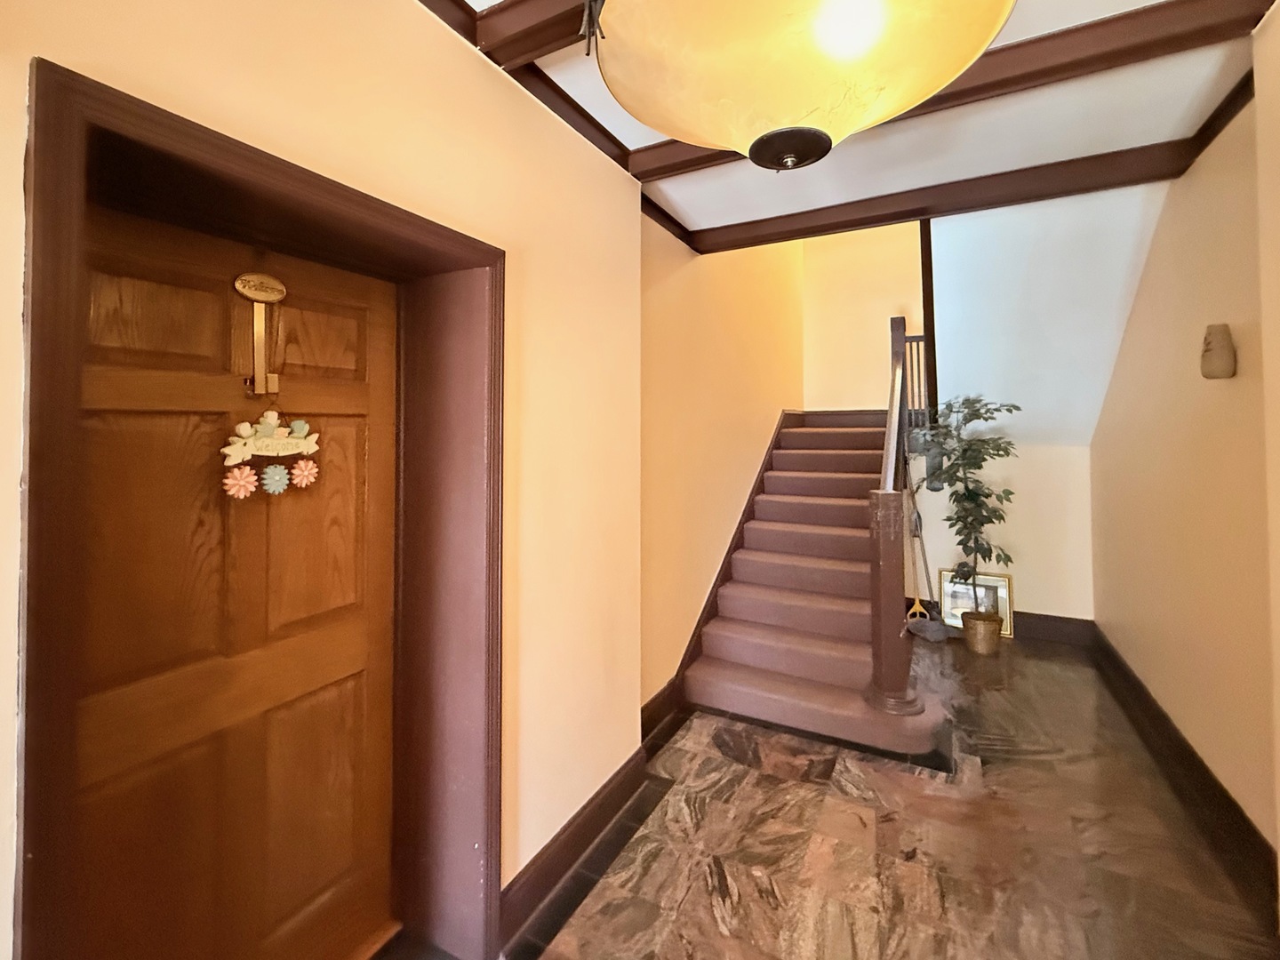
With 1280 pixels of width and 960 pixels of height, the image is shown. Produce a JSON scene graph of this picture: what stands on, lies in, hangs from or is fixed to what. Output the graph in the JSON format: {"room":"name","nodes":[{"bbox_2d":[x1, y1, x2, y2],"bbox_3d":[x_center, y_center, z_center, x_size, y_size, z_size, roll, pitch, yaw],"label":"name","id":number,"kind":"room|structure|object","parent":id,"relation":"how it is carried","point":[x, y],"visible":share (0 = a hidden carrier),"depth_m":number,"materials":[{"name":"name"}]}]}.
{"room":"entryway","nodes":[
{"label":"entryway","id":0,"kind":"room"},
{"bbox_2d":[0,0,647,959],"bbox_3d":[-0.871,0.091,0.958,0.331,2.863,3.587,-1,-1,28],"label":"left wall","id":1,"kind":"structure","parent":0,"point":[635,219],"depth_m":1.60,"materials":[{"name":"beige paint"}]},
{"bbox_2d":[15,47,504,959],"bbox_3d":[-0.773,0.440,1.274,0.382,2.086,1.113,-1,-1,28],"label":"door frame","id":2,"kind":"structure","parent":1,"relation":"attached to","point":[478,248],"depth_m":1.25,"materials":[{"name":"brown wood"}]},
{"bbox_2d":[68,200,399,959],"bbox_3d":[-0.975,0.496,1.284,0.112,2.017,0.828,-1,-1,28],"label":"wooden door","id":3,"kind":"structure","parent":2,"relation":"in","point":[152,286],"depth_m":1.26,"materials":[{"name":"brown wood"}]},
{"bbox_2d":[234,271,286,395],"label":"wreath hanger","id":4,"kind":"object","parent":3,"relation":"attached to","point":[268,281],"visible":0.98,"depth_m":1.27,"materials":[{"name":"gold metal"}]},
{"bbox_2d":[219,408,321,497],"bbox_3d":[-0.901,0.006,1.280,0.040,0.230,0.248,-1,-1,28],"label":"ornament","id":5,"kind":"object","parent":3,"relation":"hanging from","point":[303,426],"visible":0.99,"depth_m":1.26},
{"bbox_2d":[499,743,655,949],"bbox_3d":[-0.261,1.416,1.863,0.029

##########

◆ Problem
For every line above, produce an exact transcription that omits the images.

◆ Output for this task
With 1280 pixels of width and 960 pixels of height, the image is shown. Produce a JSON scene graph of this picture: what stands on, lies in, hangs from or is fixed to what. Output the graph in the JSON format: {"room":"name","nodes":[{"bbox_2d":[x1, y1, x2, y2],"bbox_3d":[x_center, y_center, z_center, x_size, y_size, z_size, roll, pitch, yaw],"label":"name","id":number,"kind":"room|structure|object","parent":id,"relation":"how it is carried","point":[x, y],"visible":share (0 = a hidden carrier),"depth_m":number,"materials":[{"name":"name"}]}]}.
{"room":"entryway","nodes":[
{"label":"entryway","id":0,"kind":"room"},
{"bbox_2d":[0,0,647,959],"bbox_3d":[-0.871,0.091,0.958,0.331,2.863,3.587,-1,-1,28],"label":"left wall","id":1,"kind":"structure","parent":0,"point":[635,219],"depth_m":1.60,"materials":[{"name":"beige paint"}]},
{"bbox_2d":[15,47,504,959],"bbox_3d":[-0.773,0.440,1.274,0.382,2.086,1.113,-1,-1,28],"label":"door frame","id":2,"kind":"structure","parent":1,"relation":"attached to","point":[478,248],"depth_m":1.25,"materials":[{"name":"brown wood"}]},
{"bbox_2d":[68,200,399,959],"bbox_3d":[-0.975,0.496,1.284,0.112,2.017,0.828,-1,-1,28],"label":"wooden door","id":3,"kind":"structure","parent":2,"relation":"in","point":[152,286],"depth_m":1.26,"materials":[{"name":"brown wood"}]},
{"bbox_2d":[234,271,286,395],"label":"wreath hanger","id":4,"kind":"object","parent":3,"relation":"attached to","point":[268,281],"visible":0.98,"depth_m":1.27,"materials":[{"name":"gold metal"}]},
{"bbox_2d":[219,408,321,497],"bbox_3d":[-0.901,0.006,1.280,0.040,0.230,0.248,-1,-1,28],"label":"ornament","id":5,"kind":"object","parent":3,"relation":"hanging from","point":[303,426],"visible":0.99,"depth_m":1.26},
{"bbox_2d":[499,743,655,949],"bbox_3d":[-0.261,1.416,1.863,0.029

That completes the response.